TASK OBJECTIVE:
For the entries below, copy exactly the line that contains "Would you mind" through the line that contains "Lines per view: lens", both ends included, and exclude all pictures.

───── PROVIDED MATERIAL

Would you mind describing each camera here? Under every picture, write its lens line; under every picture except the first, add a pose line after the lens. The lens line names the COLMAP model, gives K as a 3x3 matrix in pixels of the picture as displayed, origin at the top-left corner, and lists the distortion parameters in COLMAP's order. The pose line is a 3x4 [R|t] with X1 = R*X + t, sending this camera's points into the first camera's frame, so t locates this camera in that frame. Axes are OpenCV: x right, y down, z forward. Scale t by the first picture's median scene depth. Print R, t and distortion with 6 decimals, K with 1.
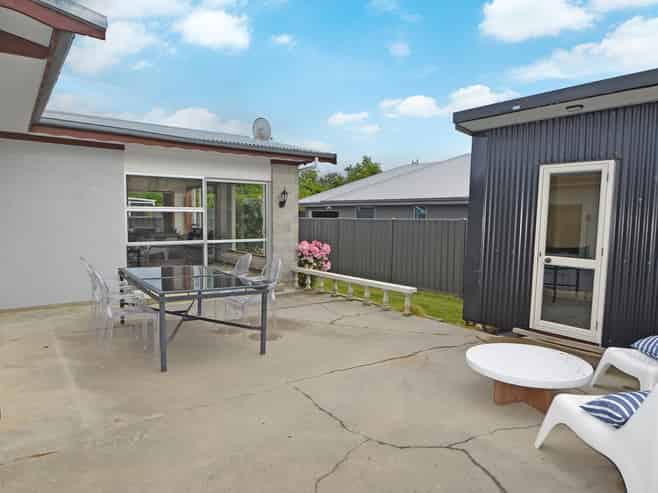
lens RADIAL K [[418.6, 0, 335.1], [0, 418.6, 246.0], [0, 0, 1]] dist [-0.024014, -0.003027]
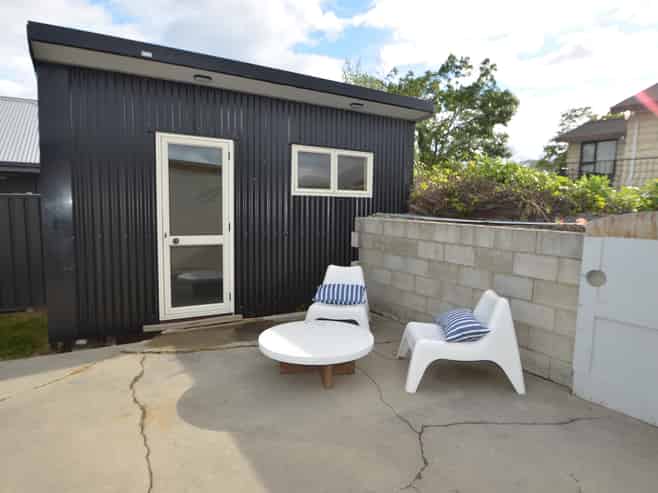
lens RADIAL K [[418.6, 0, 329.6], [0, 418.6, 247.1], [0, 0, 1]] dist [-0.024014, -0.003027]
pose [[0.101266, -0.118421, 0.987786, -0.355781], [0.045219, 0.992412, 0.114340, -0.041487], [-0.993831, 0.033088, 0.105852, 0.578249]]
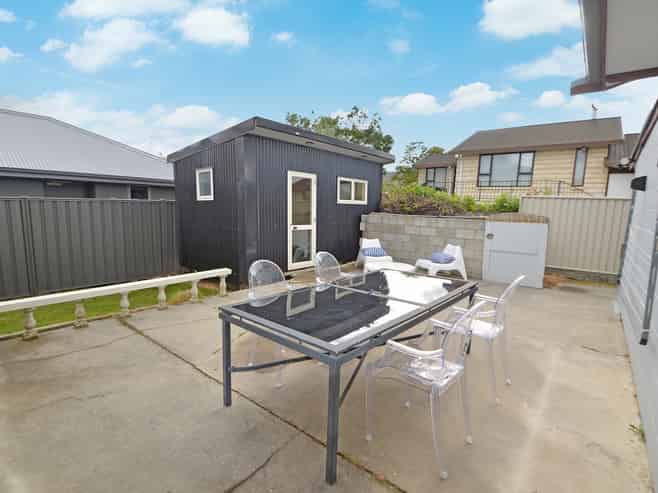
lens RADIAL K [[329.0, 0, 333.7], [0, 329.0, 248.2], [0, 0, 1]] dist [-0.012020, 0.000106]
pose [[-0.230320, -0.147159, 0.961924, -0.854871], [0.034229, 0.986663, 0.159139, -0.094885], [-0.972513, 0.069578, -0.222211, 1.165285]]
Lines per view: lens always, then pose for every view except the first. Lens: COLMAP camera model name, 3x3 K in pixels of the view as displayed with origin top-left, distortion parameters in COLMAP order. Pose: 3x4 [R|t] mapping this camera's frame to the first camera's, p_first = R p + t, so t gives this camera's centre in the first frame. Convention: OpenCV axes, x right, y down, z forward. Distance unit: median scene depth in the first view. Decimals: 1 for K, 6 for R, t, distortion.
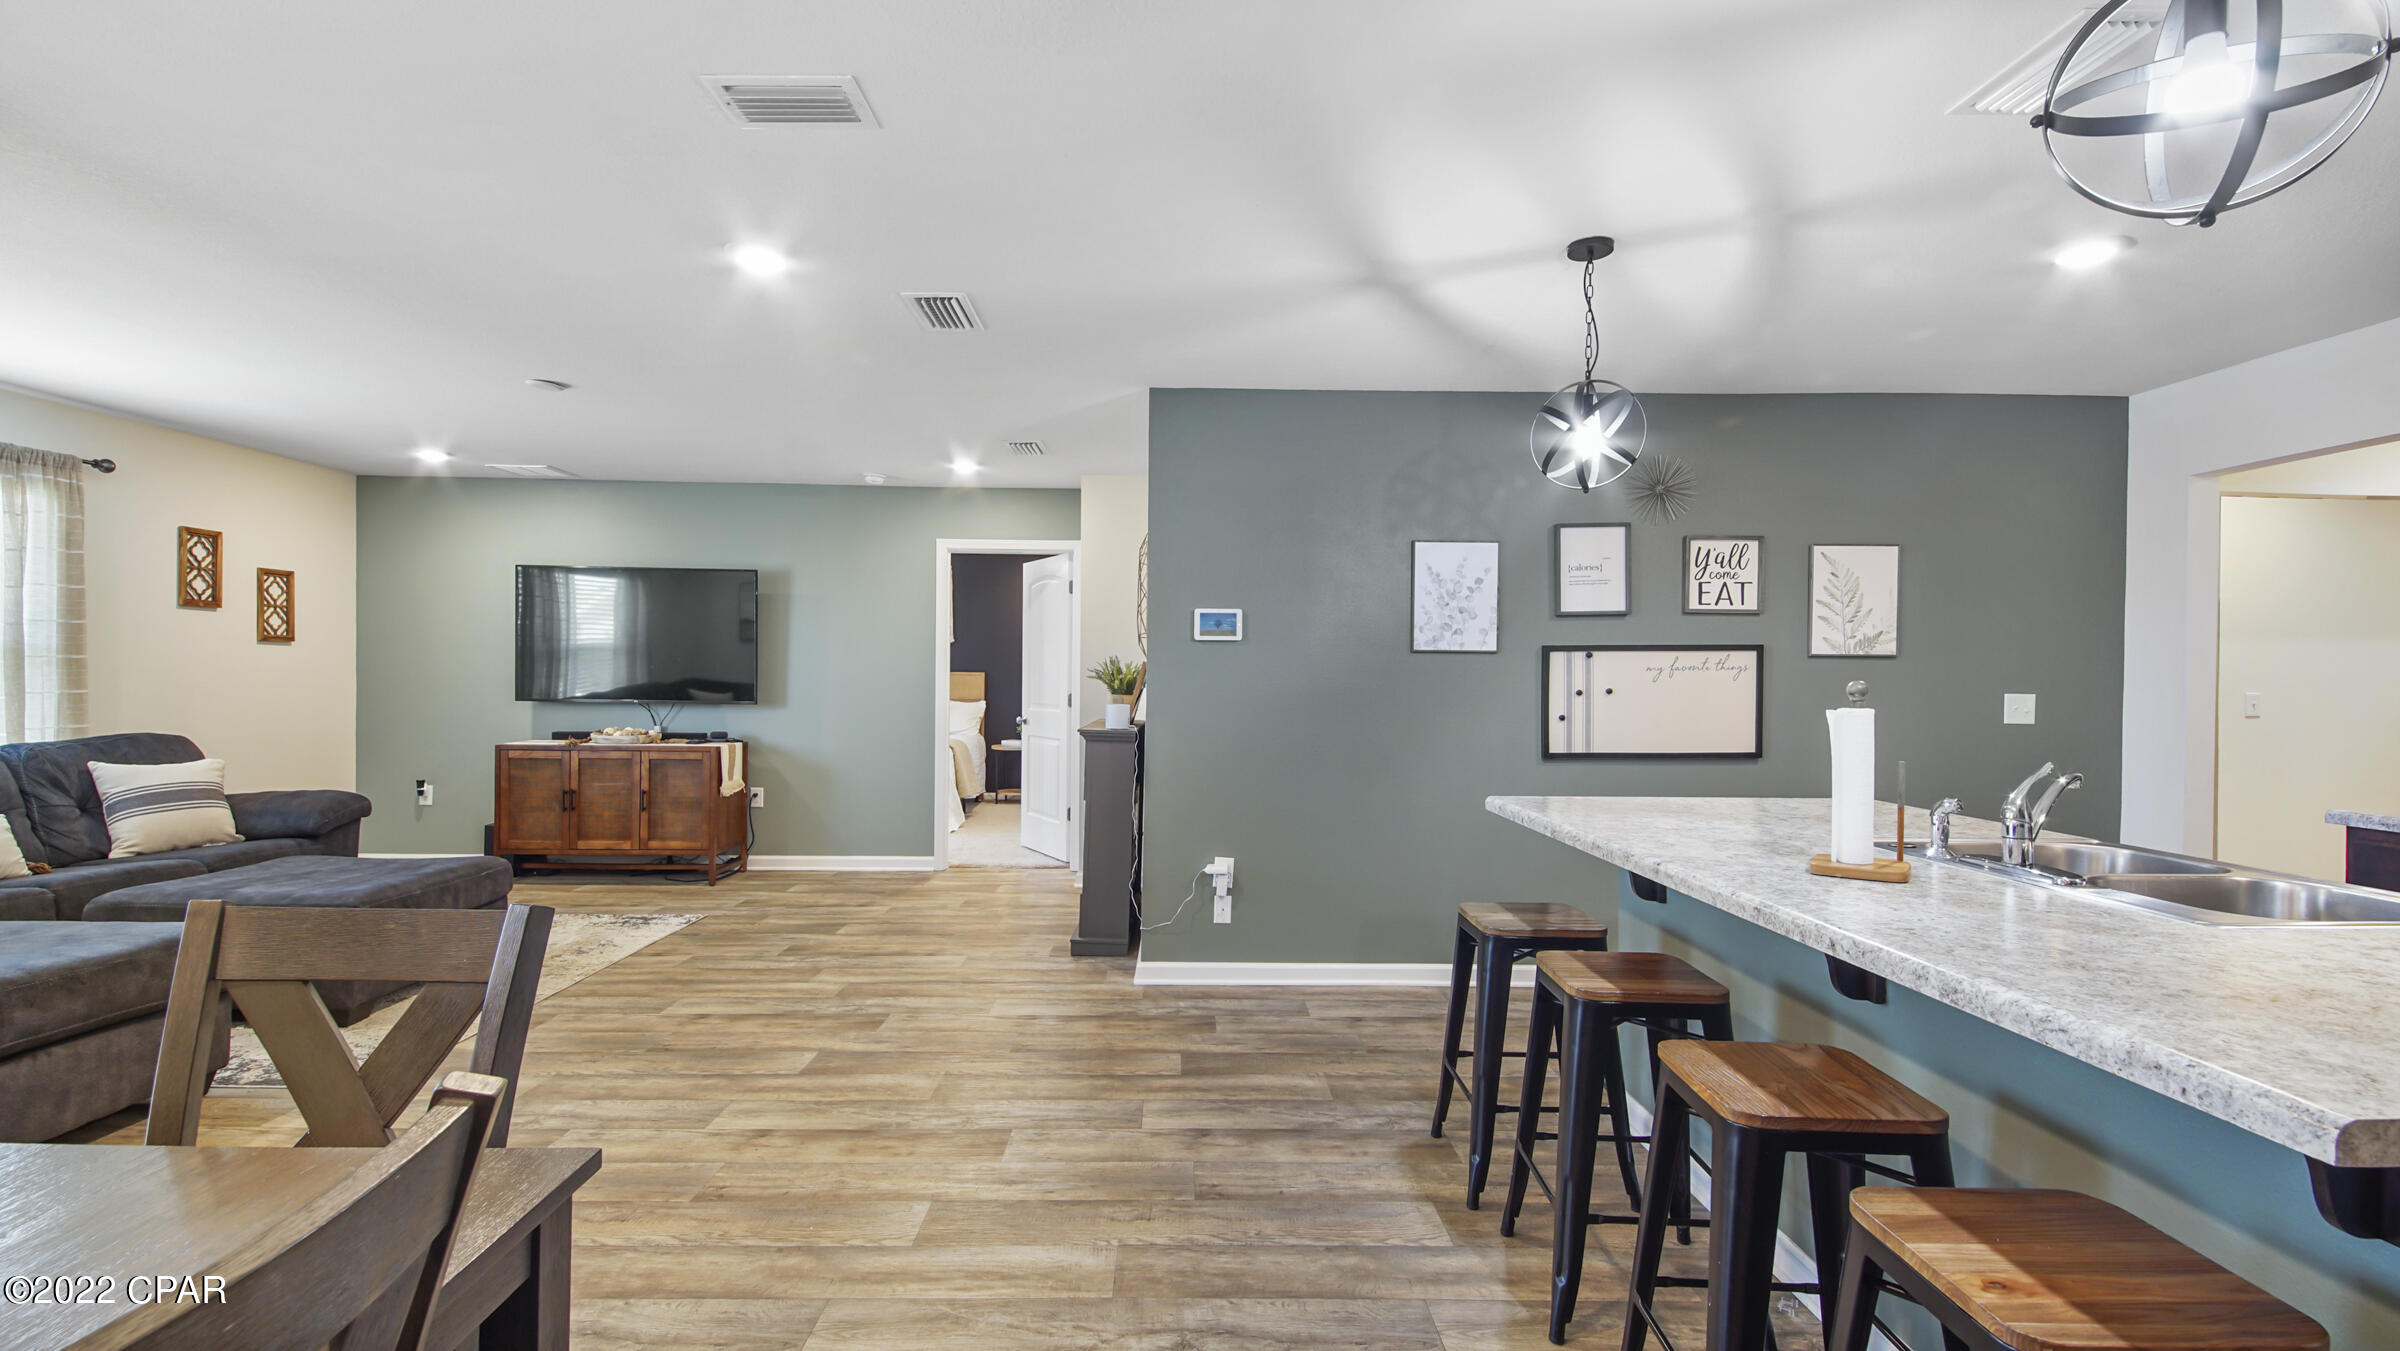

──────────
───── PROVIDED MATERIAL

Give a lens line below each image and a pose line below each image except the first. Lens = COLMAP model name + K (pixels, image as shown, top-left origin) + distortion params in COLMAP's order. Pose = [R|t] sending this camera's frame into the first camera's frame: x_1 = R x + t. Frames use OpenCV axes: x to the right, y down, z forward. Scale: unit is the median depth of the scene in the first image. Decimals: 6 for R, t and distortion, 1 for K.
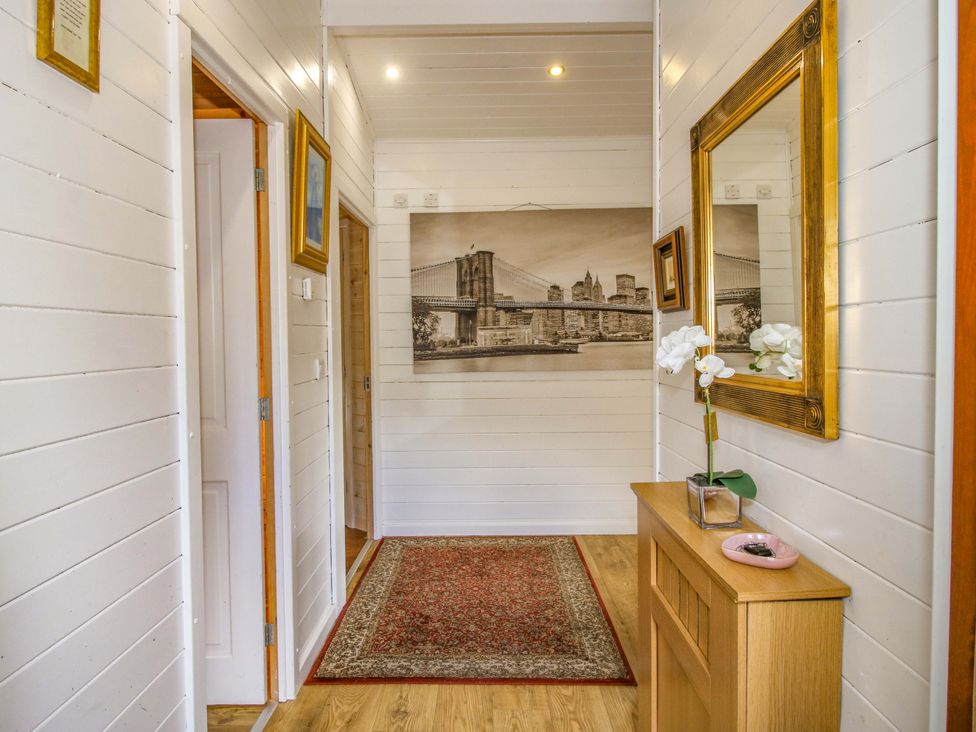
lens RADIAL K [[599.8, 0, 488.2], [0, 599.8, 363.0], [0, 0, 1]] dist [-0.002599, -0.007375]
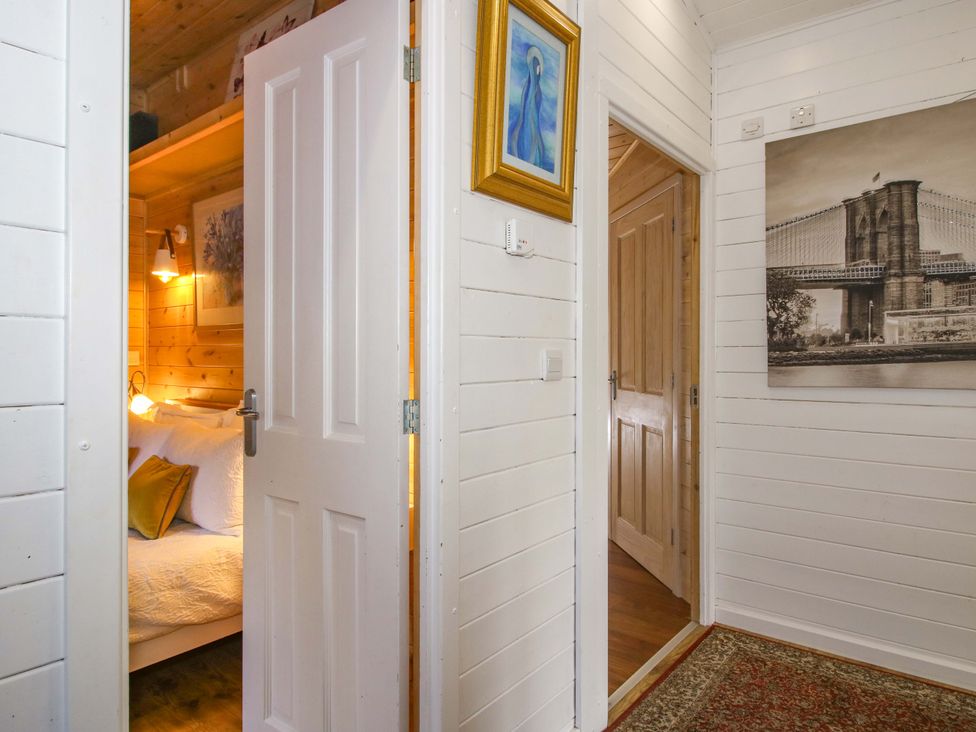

──────────

WRITTEN RESPONSE:
Would you mind describing each camera here? Under every picture, write its lens line; under every picture except the first, add a pose line after the lens. The lens line names the COLMAP model, gives K as a 3x3 matrix in pixels of the picture as displayed, origin at the top-left corner, and lists the distortion parameters in COLMAP's order. The pose line is a 3x4 [R|t] with X1 = R*X + t, sending this camera's points into the first camera's frame, so t locates this camera in that frame. Axes are OpenCV: x right, y down, z forward. Scale t by the first picture's median scene depth. Print R, t and distortion with 6 decimals, K with 1.
lens RADIAL K [[418.6, 0, 335.1], [0, 418.6, 246.0], [0, 0, 1]] dist [-0.024014, -0.003027]
lens RADIAL K [[418.6, 0, 329.6], [0, 418.6, 247.1], [0, 0, 1]] dist [-0.024014, -0.003027]
pose [[0.101266, -0.118421, 0.987786, -0.355781], [0.045219, 0.992412, 0.114340, -0.041487], [-0.993831, 0.033088, 0.105852, 0.578249]]
lens RADIAL K [[329.0, 0, 333.7], [0, 329.0, 248.2], [0, 0, 1]] dist [-0.012020, 0.000106]
pose [[-0.230320, -0.147159, 0.961924, -0.854871], [0.034229, 0.986663, 0.159139, -0.094885], [-0.972513, 0.069578, -0.222211, 1.165285]]
Lines per view: lens always, then pose for every view except the first. Lens: COLMAP camera model name, 3x3 K in pixels of the view as displayed with origin top-left, distortion parameters in COLMAP order. Pose: 3x4 [R|t] mapping this camera's frame to the first camera's, p_first = R p + t, so t gives this camera's centre in the first frame. Convention: OpenCV axes, x right, y down, z forward. Distance unit: median scene depth in the first view. Decimals: 1 for K, 6 for R, t, distortion.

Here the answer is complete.